■ **TASK REQUIREMENTS**: Recast the source text of the records below as a JSON list of strings, one string per line, omitting blank lines. Leave the pictures out of the answer.

■ **EXTRACTED ENTRIES**:
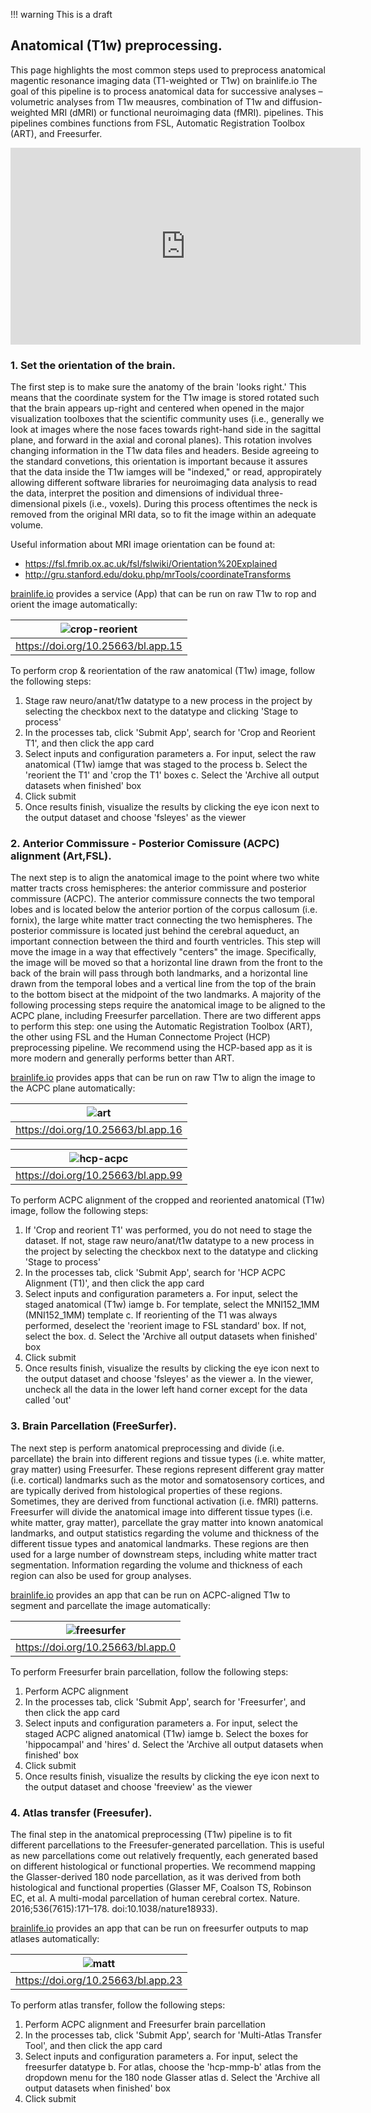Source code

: !!! warning
    This is a draft

## Anatomical (T1w) preprocessing.

This page highlights the most common steps used to preprocess anatomical magentic resonance imaging data (T1-weighted or T1w) on brainlife.io The goal of this pipeline is to process anatomical data for successive analyses – volumetric analyses from T1w meausres, combination of T1w and diffusion-weighted MRI (dMRI) or functional neuroimaging data (fMRI). pipelines. This pipelines combines functions from FSL, Automatic Registration Toolbox (ART), and Freesurfer.

<iframe width="560" height="315" src="https://www.youtube.com/embed/hC0Ms3KWD8o" frameborder="0" allow="accelerometer; autoplay; encrypted-media; gyroscope; picture-in-picture" allowfullscreen></iframe>

### 1. Set the orientation of the brain.

The first step is to make sure the anatomy of the brain 'looks right.' This means that the coordinate system for the T1w image is stored rotated such that the brain appears up-right and centered when opened in the major visualization toolboxes that the scientific community uses (i.e., generally we look at images where the nose faces towards right-hand side in the sagittal plane, and forward in the axial and coronal planes). This rotation involves changing information in the T1w data files and headers. Beside agreeing to the standard convetions, this orientation is important because it assures that the data inside the T1w iamges will be "indexed,"  or read, appropirately allowing different software libraries for neuroimaging data analysis to  read the data, interpret the position and dimensions of individual three-dimensional pixels (i.e., voxels). During this process oftentimes the neck is removed from the original MRI data, so to fit the image within an adequate volume.  

Useful information about MRI image orientation can be found at: 
  - https://fsl.fmrib.ox.ac.uk/fsl/fslwiki/Orientation%20Explained 
  - http://gru.stanford.edu/doku.php/mrTools/coordinateTransforms
  
[brainlife.io](https://brainlife.io) provides a service (App) that can be run on raw T1w to rop and orient the image automatically: 

| ![crop-reorient](/docs/img/app.crop-reorient.bl.header.png)|
|------------------------------------|
| https://doi.org/10.25663/bl.app.15 |

To perform crop & reorientation of the raw anatomical (T1w) image, follow the following steps:
1) Stage raw neuro/anat/t1w datatype to a new process in the project by selecting the checkbox next to the datatype and clicking 'Stage to process'
2) In the processes tab, click 'Submit App', search for 'Crop and Reorient T1', and then click the app card
3) Select inputs and configuration parameters
	a. For input, select the raw anatomical (T1w) iamge that was staged to the process
	b. Select the 'reorient the T1' and 'crop the T1' boxes
	c. Select the 'Archive all output datasets when finished' box
4) Click submit
5) Once results finish, visualize the results by clicking the eye icon next to the output dataset and choose 'fsleyes' as the viewer

### 2. Anterior Commissure - Posterior Comissure (ACPC) alignment (Art,FSL).

The next step is to align the anatomical image to the point where two white matter tracts cross hemispheres: the anterior commissure and posterior commissure (ACPC). The anterior commissure connects the two temporal lobes and is located below the anterior portion of the corpus callosum (i.e. fornix), the large white matter tract connecting the two hemispheres. The posterior commissure is located just behind the cerebral aqueduct, an important connection between the third and fourth ventricles. This step will move the image in a way that effectively "centers" the image. Specifically, the image will be moved so that a horizontal line drawn from the front to the back of the brain will pass through both landmarks, and a horizontal line drawn from the temporal lobes and a vertical line from the top of the brain to the bottom bisect at the midpoint of the two landmarks. A majority of the following processing steps require the anatomical image to be aligned to the ACPC plane, including Freesurfer parcellation. There are two different apps to perform this step: one using the Automatic Registration Toolbox (ART), the other using FSL and the Human Connectome Project (HCP) preprocessing pipeline. We recommend using the HCP-based app as it is more modern and generally performs better than ART.

[brainlife.io](https://brainlife.io) provides apps that can be run on raw T1w to align the image to the ACPC plane automatically: 

| ![art](/docs/img/app.art.bl.header.png)|
|------------------------------------|
| https://doi.org/10.25663/bl.app.16 |

| ![hcp-acpc](/docs/img/app.hcp-acpc.bl.header.png)|
|------------------------------------|
| https://doi.org/10.25663/bl.app.99 |

To perform ACPC alignment of the cropped and reoriented anatomical (T1w) image, follow the following steps:
1) If 'Crop and reorient T1' was performed, you do not need to stage the dataset. If not, stage raw neuro/anat/t1w datatype to a new process in the project by selecting the checkbox next to the datatype and clicking 'Stage to process'
2) In the processes tab, click 'Submit App', search for 'HCP ACPC Alignment (T1)', and then click the app card
3) Select inputs and configuration parameters
	a. For input, select the staged anatomical (T1w) iamge
	b. For template, select the MNI152_1MM (MNI152_1MM) template
	c. If reorienting of the T1 was always performed, deselect the 'reorient image to FSL standard' box. If not, select the box.
	d. Select the 'Archive all output datasets when finished' box
4) Click submit
5) Once results finish, visualize the results by clicking the eye icon next to the output dataset and choose 'fsleyes' as the viewer
	a. In the viewer, uncheck all the data in the lower left hand corner except for the data called 'out'

### 3. Brain Parcellation (FreeSurfer).

The next step is perform anatomical preprocessing and divide (i.e. parcellate) the brain into different regions and tissue types (i.e. white matter, gray matter) using Freesurfer. These regions represent different gray matter (i.e. cortical) landmarks such as the motor and somatosensory cortices, and are typically derived from histological properties of these regions. Sometimes, they are derived from functional activation (i.e. fMRI) patterns. Freesurfer will divide the anatomical image into different tissue types (i.e. white matter, gray matter), parcellate the gray matter into known anatomical landmarks, and output statistics regarding the volume and thickness of the different tissue types and anatomical landmarks. These regions are then used for a large number of downstream steps, including white matter tract segmentation. Information regarding the volume and thickness of each region can also be used for group analyses.

[brainlife.io](https://brainlife.io) provides an app that can be run on ACPC-aligned T1w to segment and parcellate the image automatically: 

| ![freesurfer](/docs/img/app.freesurfer.bl.header.png)|
|------------------------------------|
| https://doi.org/10.25663/bl.app.0 |

To perform Freesurfer brain parcellation, follow the following steps:
1) Perform ACPC alignment
2) In the processes tab, click 'Submit App', search for 'Freesurfer', and then click the app card
3) Select inputs and configuration parameters
	a. For input, select the staged ACPC aligned anatomical (T1w) iamge
	b. Select the boxes for 'hippocampal' and 'hires'
	d. Select the 'Archive all output datasets when finished' box
4) Click submit
5) Once results finish, visualize the results by clicking the eye icon next to the output dataset and choose 'freeview' as the viewer

### 4. Atlas transfer (Freesufer).

The final step in the anatomical preprocessing (T1w) pipeline is to fit different parcellations to the Freesufer-generated parcellation. This is useful as new parcellations come out relatively frequently, each generated based on different histological or functional properties. We recommend mapping the Glasser-derived 180 node parcellation, as it was derived from both histological and functional properties (Glasser MF, Coalson TS, Robinson EC, et al. A multi-modal parcellation of human cerebral cortex. Nature. 2016;536(7615):171–178. doi:10.1038/nature18933).

[brainlife.io](https://brainlife.io) provides an app that can be run on freesurfer outputs to map atlases automatically: 

| ![matt](/docs/img/app.matt.bl.header.png)|
|------------------------------------|
| https://doi.org/10.25663/bl.app.23 |

To perform atlas transfer, follow the following steps:
1) Perform ACPC alignment and Freesurfer brain parcellation
2) In the processes tab, click 'Submit App', search for 'Multi-Atlas Transfer Tool', and then click the app card
3) Select inputs and configuration parameters
	a. For input, select the freesurfer datatype
	b. For atlas, choose the 'hcp-mmp-b' atlas from the dropdown menu for the 180 node Glasser atlas
	d. Select the 'Archive all output datasets when finished' box
4) Click submit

■ **RESULT OF THE EXERCISE**:
[
  "Source code",
  ": !!! warning",
  "    This is a draft",
  "## Anatomical (T1w) preprocessing.",
  "This page highlights the most common steps used to preprocess anatomical magentic resonance imaging data (T1-weighted or T1w) on brainlife.io The goal of this pipeline is to process anatomical data for successive analyses – volumetric analyses from T1w meausres, combination of T1w and diffusion-weighted MRI (dMRI) or functional neuroimaging data (fMRI). pipelines. This pipelines combines functions from FSL, Automatic Registration Toolbox (ART), and Freesurfer.",
  "<iframe width=\"560\" height=\"315\" src=\"https://www.youtube.com/embed/hC0Ms3KWD8o\" frameborder=\"0\" allow=\"accelerometer; autoplay; encrypted-media; gyroscope; picture-in-picture\" allowfullscreen></iframe>",
  "### 1. Set the orientation of the brain.",
  "The first step is to make sure the anatomy of the brain 'looks right.' This means that the coordinate system for the T1w image is stored rotated such that the brain appears up-right and centered when opened in the major visualization toolboxes that the scientific community uses (i.e., generally we look at images where the nose faces towards right-hand side in the sagittal plane, and forward in the axial and coronal planes). This rotation involves changing information in the T1w data files and headers. Beside agreeing to the standard convetions, this orientation is important because it assures that the data inside the T1w iamges will be \"indexed,\"  or read, appropirately allowing different software libraries for neuroimaging data analysis to  read the data, interpret the position and dimensions of individual three-dimensional pixels (i.e., voxels). During this process oftentimes the neck is removed from the original MRI data, so to fit the image within an adequate volume.  ",
  "Useful information about MRI image orientation can be found at: ",
  "  - https://fsl.fmrib.ox.ac.uk/fsl/fslwiki/Orientation%20Explained ",
  "  - http://gru.stanford.edu/doku.php/mrTools/coordinateTransforms",
  "[brainlife.io](https://brainlife.io) provides a service (App) that can be run on raw T1w to rop and orient the image automatically: ",
  "| ![crop-reorient](/docs/img/app.crop-reorient.bl.header.png)|",
  "|------------------------------------|",
  "| https://doi.org/10.25663/bl.app.15 |",
  "To perform crop & reorientation of the raw anatomical (T1w) image, follow the following steps:",
  "1) Stage raw neuro/anat/t1w datatype to a new process in the project by selecting the checkbox next to the datatype and clicking 'Stage to process'",
  "2) In the processes tab, click 'Submit App', search for 'Crop and Reorient T1', and then click the app card",
  "3) Select inputs and configuration parameters",
  "\ta. For input, select the raw anatomical (T1w) iamge that was staged to the process",
  "\tb. Select the 'reorient the T1' and 'crop the T1' boxes",
  "\tc. Select the 'Archive all output datasets when finished' box",
  "4) Click submit",
  "5) Once results finish, visualize the results by clicking the eye icon next to the output dataset and choose 'fsleyes' as the viewer",
  "### 2. Anterior Commissure - Posterior Comissure (ACPC) alignment (Art,FSL).",
  "The next step is to align the anatomical image to the point where two white matter tracts cross hemispheres: the anterior commissure and posterior commissure (ACPC). The anterior commissure connects the two temporal lobes and is located below the anterior portion of the corpus callosum (i.e. fornix), the large white matter tract connecting the two hemispheres. The posterior commissure is located just behind the cerebral aqueduct, an important connection between the third and fourth ventricles. This step will move the image in a way that effectively \"centers\" the image. Specifically, the image will be moved so that a horizontal line drawn from the front to the back of the brain will pass through both landmarks, and a horizontal line drawn from the temporal lobes and a vertical line from the top of the brain to the bottom bisect at the midpoint of the two landmarks. A majority of the following processing steps require the anatomical image to be aligned to the ACPC plane, including Freesurfer parcellation. There are two different apps to perform this step: one using the Automatic Registration Toolbox (ART), the other using FSL and the Human Connectome Project (HCP) preprocessing pipeline. We recommend using the HCP-based app as it is more modern and generally performs better than ART.",
  "[brainlife.io](https://brainlife.io) provides apps that can be run on raw T1w to align the image to the ACPC plane automatically: ",
  "| ![art](/docs/img/app.art.bl.header.png)|",
  "|------------------------------------|",
  "| https://doi.org/10.25663/bl.app.16 |",
  "| ![hcp-acpc](/docs/img/app.hcp-acpc.bl.header.png)|",
  "|------------------------------------|",
  "| https://doi.org/10.25663/bl.app.99 |",
  "To perform ACPC alignment of the cropped and reoriented anatomical (T1w) image, follow the following steps:",
  "1) If 'Crop and reorient T1' was performed, you do not need to stage the dataset. If not, stage raw neuro/anat/t1w datatype to a new process in the project by selecting the checkbox next to the datatype and clicking 'Stage to process'",
  "2) In the processes tab, click 'Submit App', search for 'HCP ACPC Alignment (T1)', and then click the app card",
  "3) Select inputs and configuration parameters",
  "\ta. For input, select the staged anatomical (T1w) iamge",
  "\tb. For template, select the MNI152_1MM (MNI152_1MM) template",
  "\tc. If reorienting of the T1 was always performed, deselect the 'reorient image to FSL standard' box. If not, select the box.",
  "\td. Select the 'Archive all output datasets when finished' box",
  "4) Click submit",
  "5) Once results finish, visualize the results by clicking the eye icon next to the output dataset and choose 'fsleyes' as the viewer",
  "\ta. In the viewer, uncheck all the data in the lower left hand corner except for the data called 'out'",
  "### 3. Brain Parcellation (FreeSurfer).",
  "The next step is perform anatomical preprocessing and divide (i.e. parcellate) the brain into different regions and tissue types (i.e. white matter, gray matter) using Freesurfer. These regions represent different gray matter (i.e. cortical) landmarks such as the motor and somatosensory cortices, and are typically derived from histological properties of these regions. Sometimes, they are derived from functional activation (i.e. fMRI) patterns. Freesurfer will divide the anatomical image into different tissue types (i.e. white matter, gray matter), parcellate the gray matter into known anatomical landmarks, and output statistics regarding the volume and thickness of the different tissue types and anatomical landmarks. These regions are then used for a large number of downstream steps, including white matter tract segmentation. Information regarding the volume and thickness of each region can also be used for group analyses.",
  "[brainlife.io](https://brainlife.io) provides an app that can be run on ACPC-aligned T1w to segment and parcellate the image automatically: ",
  "| ![freesurfer](/docs/img/app.freesurfer.bl.header.png)|",
  "|------------------------------------|",
  "| https://doi.org/10.25663/bl.app.0 |",
  "To perform Freesurfer brain parcellation, follow the following steps:",
  "1) Perform ACPC alignment",
  "2) In the processes tab, click 'Submit App', search for 'Freesurfer', and then click the app card",
  "3) Select inputs and configuration parameters",
  "\ta. For input, select the staged ACPC aligned anatomical (T1w) iamge",
  "\tb. Select the boxes for 'hippocampal' and 'hires'",
  "\td. Select the 'Archive all output datasets when finished' box",
  "4) Click submit",
  "5) Once results finish, visualize the results by clicking the eye icon next to the output dataset and choose 'freeview' as the viewer",
  "### 4. Atlas transfer (Freesufer).",
  "The final step in the anatomical preprocessing (T1w) pipeline is to fit different parcellations to the Freesufer-generated parcellation. This is useful as new parcellations come out relatively frequently, each generated based on different histological or functional properties. We recommend mapping the Glasser-derived 180 node parcellation, as it was derived from both histological and functional properties (Glasser MF, Coalson TS, Robinson EC, et al. A multi-modal parcellation of human cerebral cortex. Nature. 2016;536(7615):171–178. doi:10.1038/nature18933).",
  "[brainlife.io](https://brainlife.io) provides an app that can be run on freesurfer outputs to map atlases automatically: ",
  "| ![matt](/docs/img/app.matt.bl.header.png)|",
  "|------------------------------------|",
  "| https://doi.org/10.25663/bl.app.23 |",
  "To perform atlas transfer, follow the following steps:",
  "1) Perform ACPC alignment and Freesurfer brain parcellation",
  "2) In the processes tab, click 'Submit App', search for 'Multi-Atlas Transfer Tool', and then click the app card",
  "3) Select inputs and configuration parameters",
  "\ta. For input, select the freesurfer datatype",
  "\tb. For atlas, choose the 'hcp-mmp-b' atlas from the dropdown menu for the 180 node Glasser atlas",
  "\td. Select the 'Archive all output datasets when finished' box",
  "4) Click submit"
]